When DD was that age, 10-12 or 11-1 would have been perfect. By the afternoon we were usually hitting mardy and tired prime time.
2 hours is the sweet spot, 1 hour of them running about, bouncing and getting hyped up, 30 minutes to eat, sing happy birthday, blow out the candles on the cake, then you have 30 minutes for them to do a bit more bouncing while you bag up cake, clear the tables, get the party bags ready and they start filtering out.
We invited about 30ish kids for the village hall bouncy castle type parties, they don't all attend and you want enough to cause chaos, make it clear that parents will be expected to stay on the invite. We had one parent who breezed in handed over their 3 yr old and legged it. Not ideal as you really don't want to be responsible for a near strangers toddler when you're hectic. Give an RSVP by date on the invite and include your mobile number and a request for details of any allergies.
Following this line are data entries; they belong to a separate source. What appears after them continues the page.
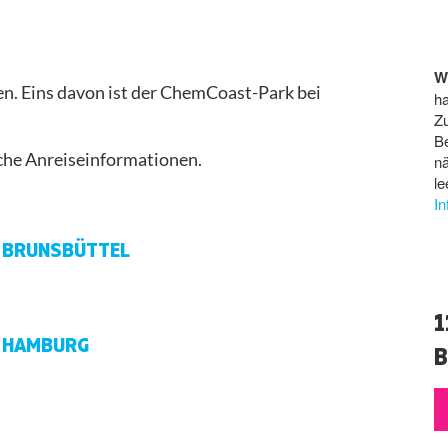
W
en. Eins davon ist der ChemCoast-Park bei
ha
Z
B
iche Anreiseinformationen.
n
le
I
OS BRUNSBÜTTEL
1
OS HAMBURG
B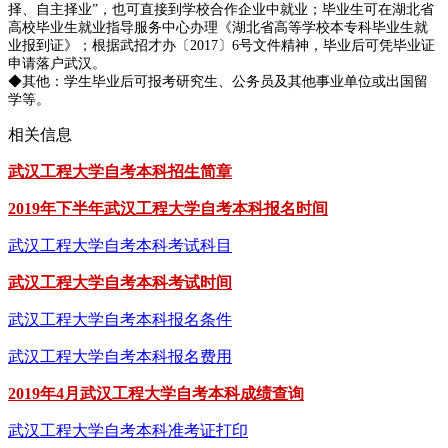
择、自主择业”，也可直接到学校合作企业中就业；毕业生可在湖北省
高校毕业生就业指导服务中心办理《湖北省高等学校本专科毕业生就
业报到证》；根据武招才办〔2017〕6号文件精神，毕业后可凭毕业证
申请落户武汉。
◆其他：学生毕业后可报考研究生、公务员及其他事业单位或出国留
学等。
相关信息
武汉工程大学自考本科招生简章
2019年下半年武汉工程大学自考本科报名时间
武汉工程大学自考本科考试科目
武汉工程大学自考本科考试时间
武汉工程大学自考本科报名条件
武汉工程大学自考本科报名费用
2019年4月武汉工程大学自考本科成绩查询
武汉工程大学自考本科准考证打印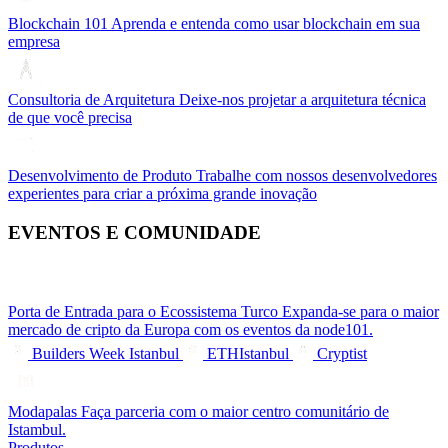
Blockchain 101
Aprenda e entenda como usar blockchain em sua
empresa
Consultoria de Arquitetura
Deixe-nos projetar a arquitetura técnica
de que você precisa
Desenvolvimento de Produto
Trabalhe com nossos desenvolvedores
experientes para criar a próxima grande inovação
EVENTOS E COMUNIDADE
Porta de Entrada para o Ecossistema Turco
Expanda-se para o maior
mercado de cripto da Europa com os eventos da node101.
Builders Week Istanbul
ETHIstanbul
Cryptist
Modapalas
Faça parceria com o maior centro comunitário de
Istambul.
Produtos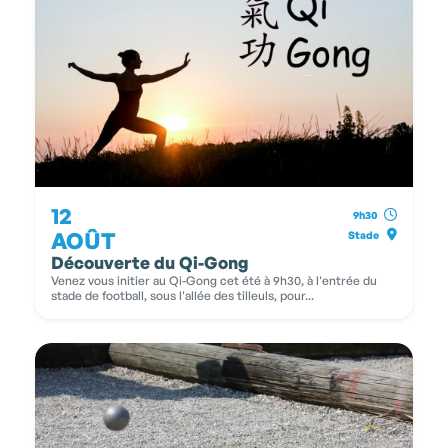
12
9h30
AOÛT
Stade
Découverte du Qi-Gong
Venez vous initier au Qi-Gong cet été à 9h30, à l'entrée du
stade de football, sous l'allée des tilleuls, pour...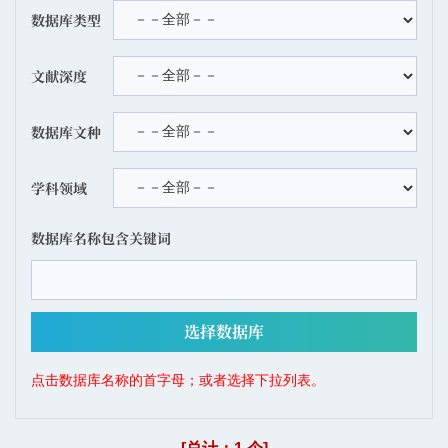
数据库类型
文献深度
数据库文种
学科领域
数据库名称包含关键词
点击数据库名称的首字母；或者选择下拉列表。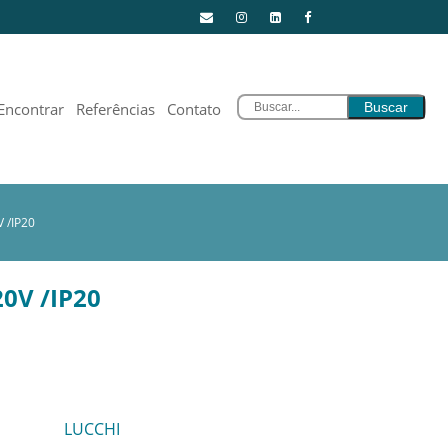
Encontrar
Referências
Contato
 /IP20
0V /IP20
LUCCHI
We never put on any kind of actual entertainment or structured games at that age, they have the attention span of gnats and are way too excited to focus on anything. A bouncy castle and a load of balloons to kick around was plenty. We did one party at a leisure centre which as well as a bouncy castle included a few softplay blocks, mats and the rubber/foam animals they can sit on and bounce, they were popular.
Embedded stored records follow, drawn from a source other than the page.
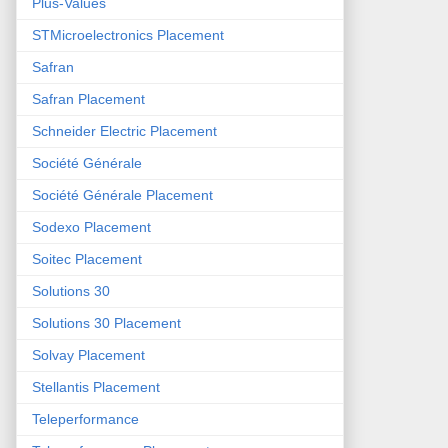
Plus-Values
STMicroelectronics Placement
Safran
Safran Placement
Schneider Electric Placement
Société Générale
Société Générale Placement
Sodexo Placement
Soitec Placement
Solutions 30
Solutions 30 Placement
Solvay Placement
Stellantis Placement
Teleperformance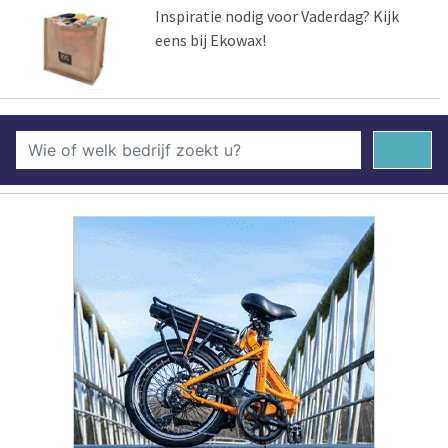
Inspiratie nodig voor Vaderdag? Kijk
eens bij Ekowax!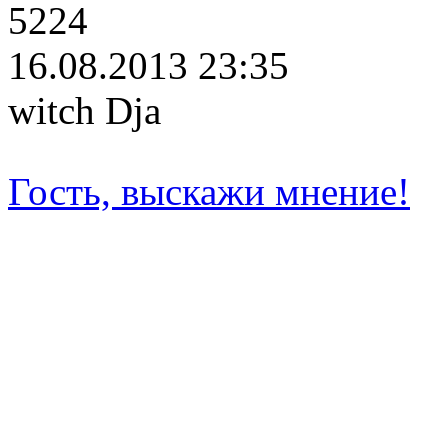
5224
16.08.2013 23:35
witch Dja
Гость, выскажи мнение!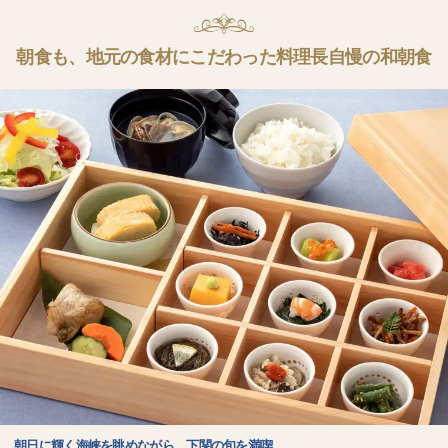
朝食も、地元の食材にこだわった料理長自慢の和朝食
朝日に輝く海峡を眺めながら、下関の旬を満喫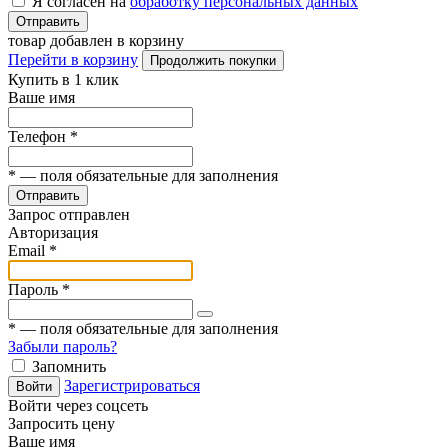
Я согласен на
обработку персональных данных
Отправить
товар добавлен в корзину
Перейти в корзину
Продолжить покупки
Купить в 1 клик
Ваше имя
Телефон
*
*
— поля обязательные для заполнения
Отправить
Запрос отправлен
Авторизация
Email
*
Пароль
*
*
— поля обязательные для заполнения
Забыли пароль?
Запомнить
Зарегистрироваться
Войти
Войти через соцсеть
Запросить цену
Ваше имя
Food wise, we kept it traditional kids party but went with fully vegetarian so we didn't have to police the ham sandwiches to stop the wrong kid eating them.
- jam or cheese sandwiches
- platter of assorted biscuits, good ones in kids eyes - party rings, chocolate fingers, jam n creams, iced gems
- melon slices and blueberries
- cucumber rounds and halved cherry tomatoes
- packets of crisps (cheap big box of assorted flavours)
- platter of assorted cupcakes, mini rolls, mr Kipling style cakes
- breadsticks/cheese straws
They won't eat a lot they just want to go back to playing and no parent should expect a healthy nutritious meal at a kids party.
If you have the capability in the location then you can make the parts available for parents to make themselves a tea or coffee but for your own sanity do not set yourself up making the drinks for them, you wont have time. If the facilities don't allow it then some nicer flavoured water or soft drinks and biscuits/cakes are a nice touch.